I am semi-sorta pondering purchasing a tube amp setup for my bedroom. Most likely I will be powering a pair of Insignia Bookshelf speakers from Best Buy (they have been the rage among internet budget audiophiles and I love the way they sound). 

Anyway, I found that Parts Express has a tube amp for $748. Here is the link:

http://www.partsexpress.com/pe/showdetl.cfm?&Partnumber=306-100

Can anyone who has heard or owns this amp tell me what they think of it? Any problems? Sound quality? 

I saw the unit at the Audio Fest Show in Denver yesterday on the Parts Express table, and on the exterior it looks nice. But it wasn't hooked up and so I did not have a chance to audition it. I love the way tubes sound but have never owned one. $750 would be about the absolute max I would be willing to spend on a bedroom unit. 

Thanks!


----------



## JCD (Apr 20, 2006)

I haven't heard that particular amp, but I'm sure it's fine..

However, I think your putting the horse ahead of the cart by buying an amp for $799 to use with speakers that cost ~$60. I think you'd do just as fine with any ole stereo receiver you can lay your hands on.

Now, if you wanted to own a tube setup just for sake of the sexy tubes, that'd be different. You might want to look for some used Dynaco amps -- I'd imagine you kind find some for less than the $799 at PartsExpress and their "classic". 

But if you do that, I'd also recommend upgrading your speakers. It'd still be kinda silly to spend that kind of $$ on an amp when they'll be driving $60 speakers. Not that the Insignia's are bad -- they've got a great reputation for a audiophile speaker on the cheap -- but my rule of thumb is 70%/30% for speaker/electronics budgeting.

JCD


----------



## jackfish (Dec 27, 2006)

You could get a Jolida demo or used for about that price and have a known quantity.
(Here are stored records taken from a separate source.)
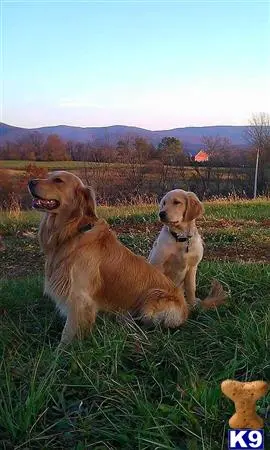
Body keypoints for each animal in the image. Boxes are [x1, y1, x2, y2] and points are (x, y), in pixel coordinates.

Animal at [28, 172, 192, 344]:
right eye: (49, 176)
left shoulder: (79, 299)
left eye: (58, 180)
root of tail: (186, 308)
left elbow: (67, 335)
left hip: (151, 301)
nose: (30, 182)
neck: (72, 231)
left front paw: (61, 351)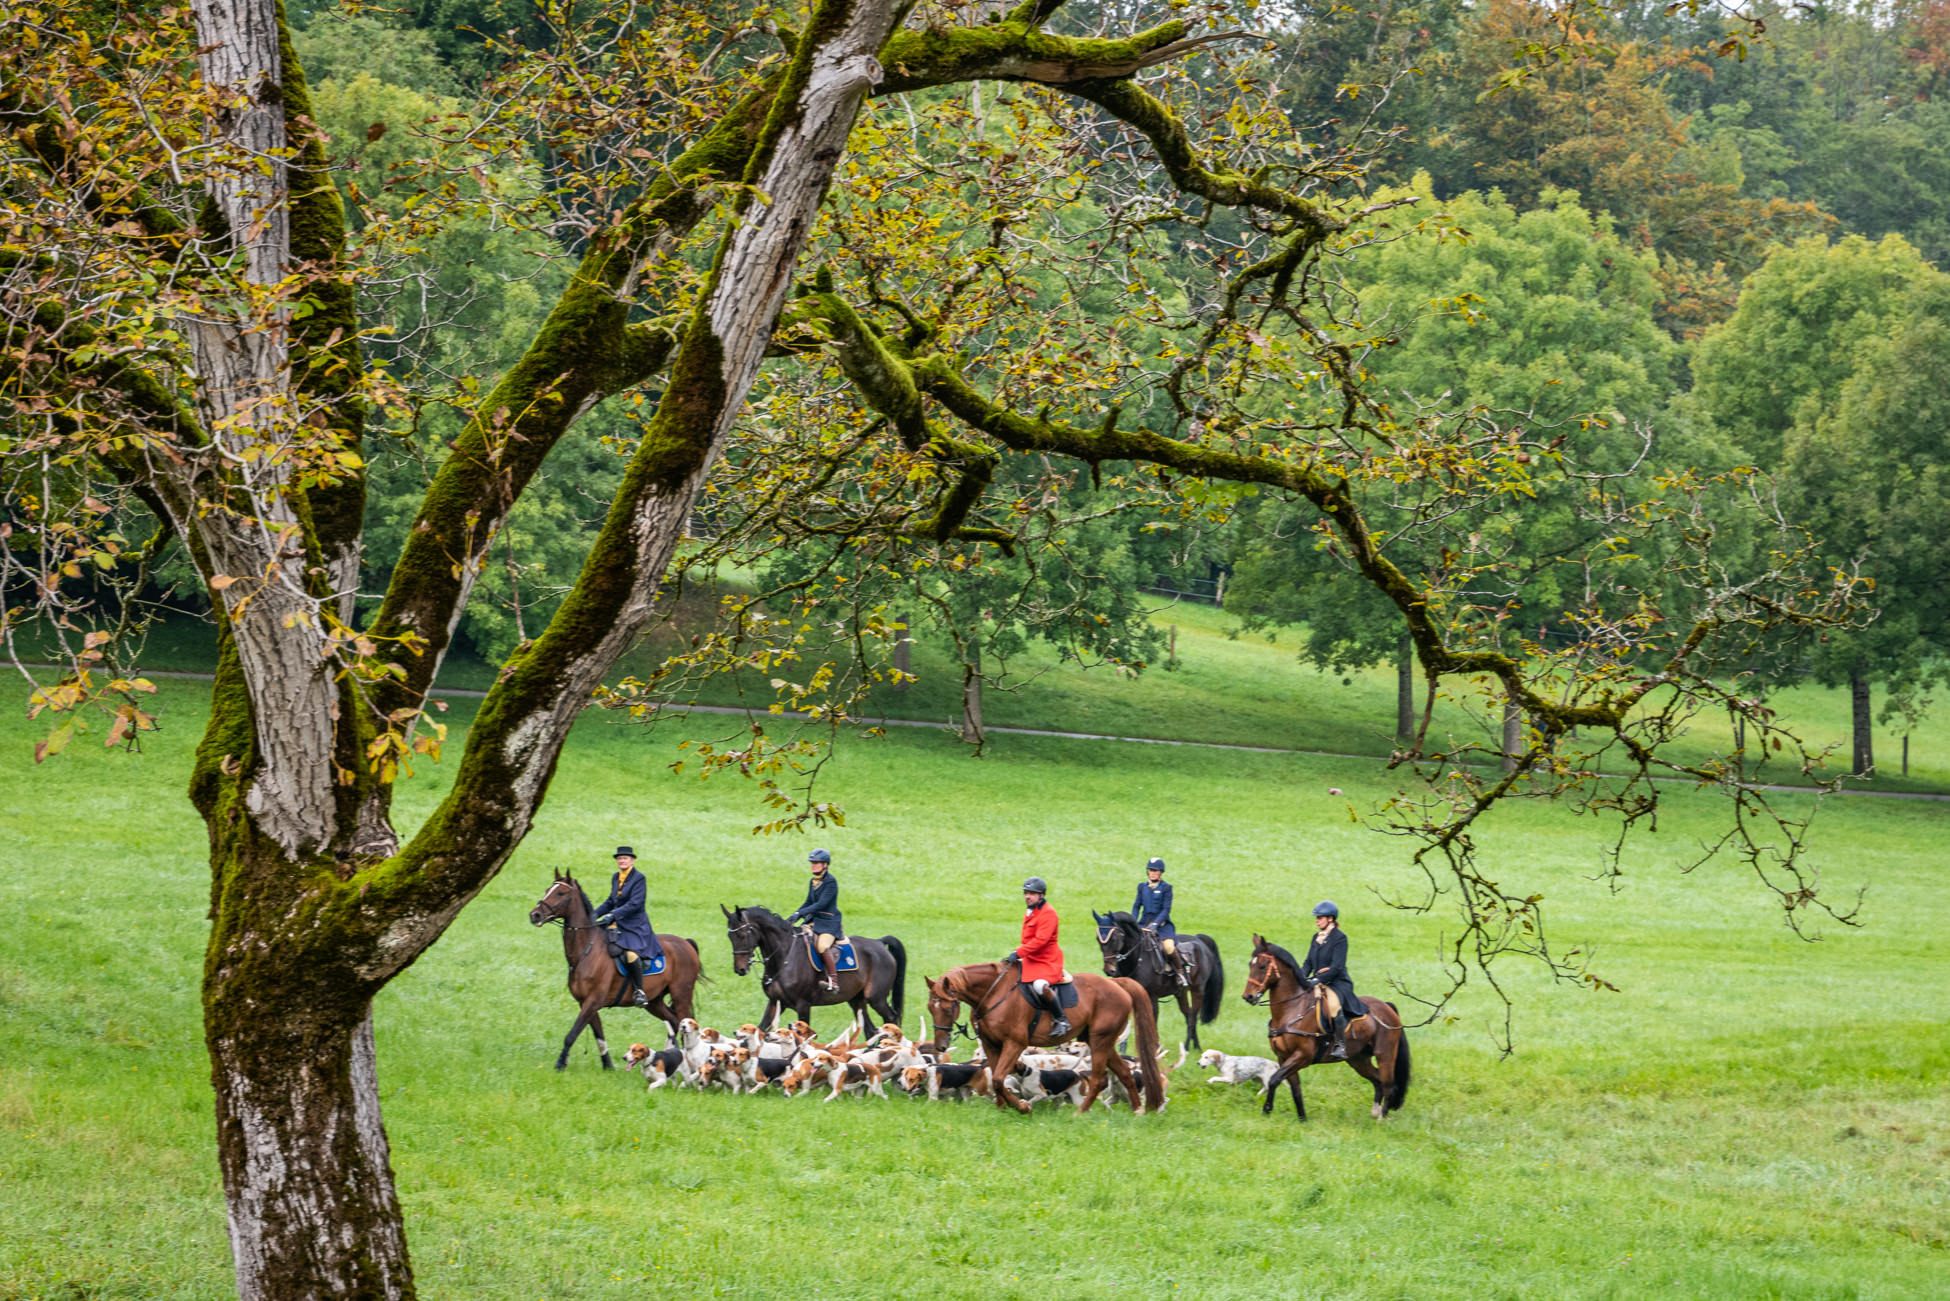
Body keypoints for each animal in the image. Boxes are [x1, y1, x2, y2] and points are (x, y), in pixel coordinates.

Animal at [528, 872, 704, 1070]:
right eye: (547, 890)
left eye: (561, 893)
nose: (535, 915)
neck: (586, 951)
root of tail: (686, 943)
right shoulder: (586, 1003)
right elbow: (599, 1035)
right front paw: (608, 1066)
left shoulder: (593, 1001)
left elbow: (572, 1034)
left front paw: (560, 1063)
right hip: (654, 1002)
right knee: (674, 1022)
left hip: (681, 995)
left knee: (686, 1025)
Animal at [720, 904, 905, 1037]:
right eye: (730, 936)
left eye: (742, 934)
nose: (740, 969)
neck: (784, 957)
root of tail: (879, 942)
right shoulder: (774, 1002)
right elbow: (760, 1029)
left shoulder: (803, 1005)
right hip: (856, 1000)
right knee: (869, 1030)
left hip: (876, 998)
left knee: (891, 1018)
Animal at [924, 963, 1168, 1115]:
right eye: (929, 1008)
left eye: (947, 1008)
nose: (941, 1046)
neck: (994, 993)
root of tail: (1117, 984)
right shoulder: (991, 1045)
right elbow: (997, 1078)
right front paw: (1003, 1107)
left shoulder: (1014, 1043)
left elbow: (999, 1078)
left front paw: (1021, 1107)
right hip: (1100, 1041)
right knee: (1124, 1072)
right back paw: (1137, 1109)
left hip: (1100, 1040)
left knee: (1099, 1079)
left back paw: (1080, 1113)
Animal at [1092, 910, 1225, 1065]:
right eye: (1098, 939)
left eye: (1113, 939)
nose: (1109, 971)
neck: (1138, 958)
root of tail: (1200, 940)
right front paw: (1123, 1048)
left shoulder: (1152, 996)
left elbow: (1151, 1020)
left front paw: (1153, 1050)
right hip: (1181, 992)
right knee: (1189, 1014)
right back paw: (1194, 1046)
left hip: (1197, 990)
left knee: (1193, 1016)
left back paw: (1189, 1047)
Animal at [1239, 933, 1410, 1121]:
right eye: (1250, 964)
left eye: (1262, 966)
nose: (1248, 996)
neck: (1292, 1009)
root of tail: (1387, 1007)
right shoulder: (1283, 1057)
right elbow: (1295, 1088)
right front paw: (1302, 1119)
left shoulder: (1302, 1055)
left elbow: (1274, 1079)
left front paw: (1267, 1109)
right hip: (1358, 1059)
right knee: (1378, 1079)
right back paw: (1376, 1112)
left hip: (1385, 1054)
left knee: (1389, 1084)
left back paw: (1382, 1118)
Sounds like you do need different speakers to complement a tube amplifier. Why not get a Sonic Impact T-Amp? It would seem to be a better match for those inexpensive and compromised speakers.


----------



## bobgpsr (Apr 20, 2006)

It really helps to have highly efficient speakers (+ 98 dB SPL) if your really want to go tube amp. High power solid state amps allowed lower efficiency speakers to be used. The output transformer with its saturation is the real fidelity destroyer for tube amps. Those amps which avoided them did best but that made them very expensive. Then there are high impedance electrostatic speakers which matched well with tube amps.


----------